State-of-the-art “living” concrete alternative soaks up carbon

Charles Maddox

Charles Maddox

It’s secret is an enzyme found in red blood cells that absorbs CO2 from the air and produces calcium carbonate to build and later heal the material.

Cheap and easy to make, concrete is a favorite building material around the world, with 30 billion metric tons used each year. But the cement industry accounts for 7 percent of global carbon emissions, spurring a research race to design more sustainable building materials, be it more eco-friendly concrete or enhanced wood materials.

Now a team from the Worcester Polytechnic Institute has made a strong concrete-like material that soaks up carbon dioxide from the air when it is produced and later to heal itself if cracks form. Twenty-seven cubic feet of the new material stores 8 kilograms of carbon dioxide, while the same volume of concrete emits over 180 kilograms of the greenhouse gas, according to civil, environmental and architectural engineering professor Nima Rahbar, a co-author of a paper published in the journal Matter.

Several technologies exist for carbon-negative construction materials that can absorb more carbon dioxide than their production releases. One is hempcrete, a carbon-negative composite of hemp fibers and a glue-like binder. Another is building materials infused with living bacteria that can absorb carbon dioxide and form chemical compounds that strengthen the material and even fill in tiny cracks.

The new work is an example of such an engineered living material. Except here, the researchers use a biological enzyme that drives chemical reactions inside red blood cells. They mix the enzyme, called carbonic anhydrase, into water along with sand and a polymer. The enzyme reacts with carbon dioxide and calcium ions in the water to form calcium carbonate crystals that bind the sand and polymer particles together to form the composite building material.

If cracks develop in the material, the enzyme kicks in and absorbs carbon dioxide from the air to produce more calcium carbonate and heal itself. The material could do this to restore its strength up to six times. The percentage of enzymes in the material is minimal, so it should be economical to produce on large scale.
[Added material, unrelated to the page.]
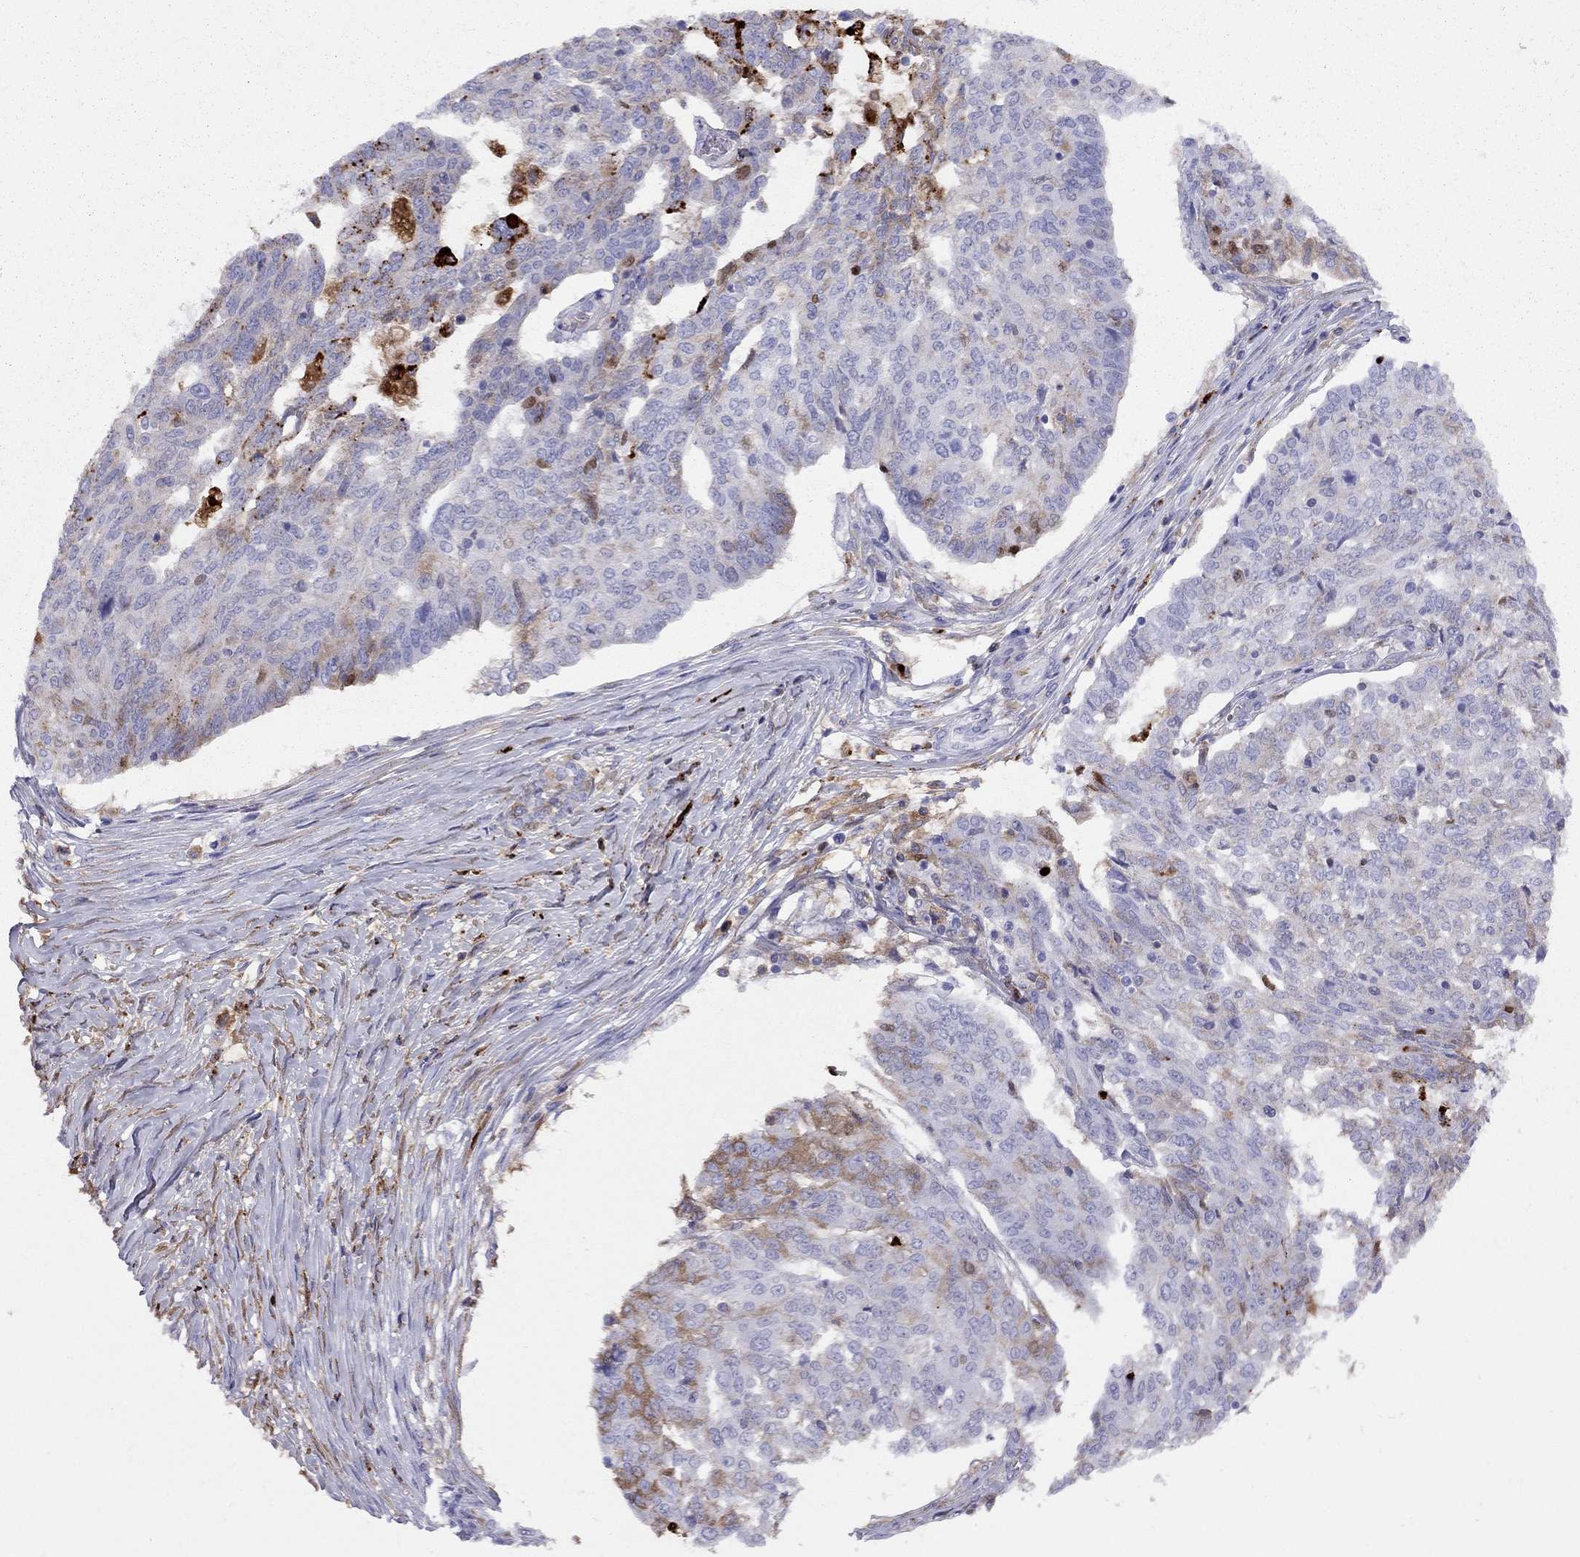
{"staining": {"intensity": "strong", "quantity": "<25%", "location": "cytoplasmic/membranous"}, "tissue": "ovarian cancer", "cell_type": "Tumor cells", "image_type": "cancer", "snomed": [{"axis": "morphology", "description": "Cystadenocarcinoma, serous, NOS"}, {"axis": "topography", "description": "Ovary"}], "caption": "Tumor cells show strong cytoplasmic/membranous positivity in about <25% of cells in ovarian cancer (serous cystadenocarcinoma). (Brightfield microscopy of DAB IHC at high magnification).", "gene": "SERPINA3", "patient": {"sex": "female", "age": 67}}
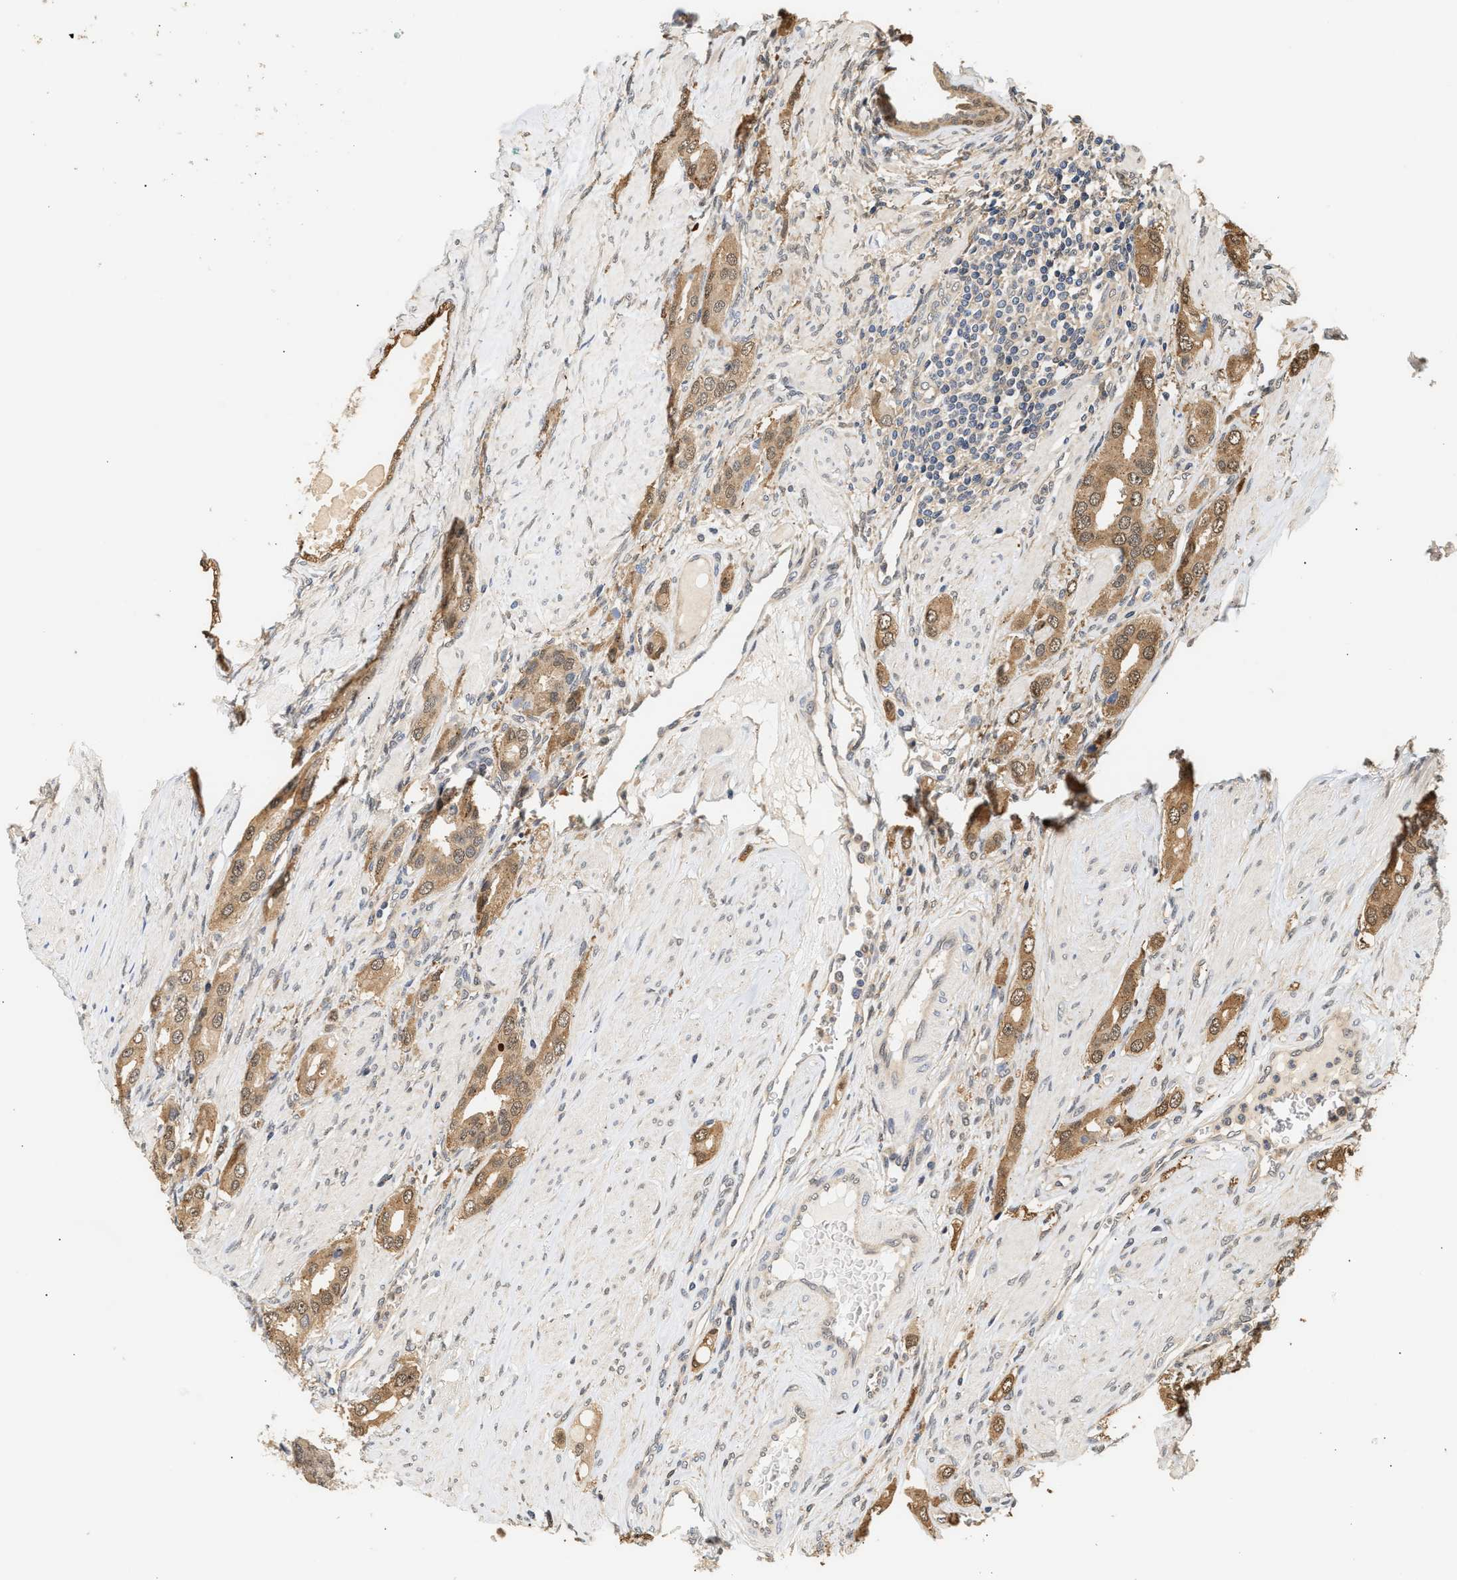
{"staining": {"intensity": "moderate", "quantity": ">75%", "location": "cytoplasmic/membranous,nuclear"}, "tissue": "prostate cancer", "cell_type": "Tumor cells", "image_type": "cancer", "snomed": [{"axis": "morphology", "description": "Adenocarcinoma, High grade"}, {"axis": "topography", "description": "Prostate"}], "caption": "A micrograph showing moderate cytoplasmic/membranous and nuclear positivity in approximately >75% of tumor cells in prostate cancer, as visualized by brown immunohistochemical staining.", "gene": "ABHD5", "patient": {"sex": "male", "age": 52}}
Laboratory experiments showed that the material had a compressive strength—a measure of how much load it can bear—that was “more than twice that of the minimum acceptable for cement mortar and other alternative building materials,” the researchers say in the paper.

Producing the material does not require high temperatures like cement and bricks do, which brings down its carbon footprint considerably. Plus, it does not need to be cured for days like concrete. The researchers say that the new material could someday be an environmentally friendly, low-cost alternative to concrete.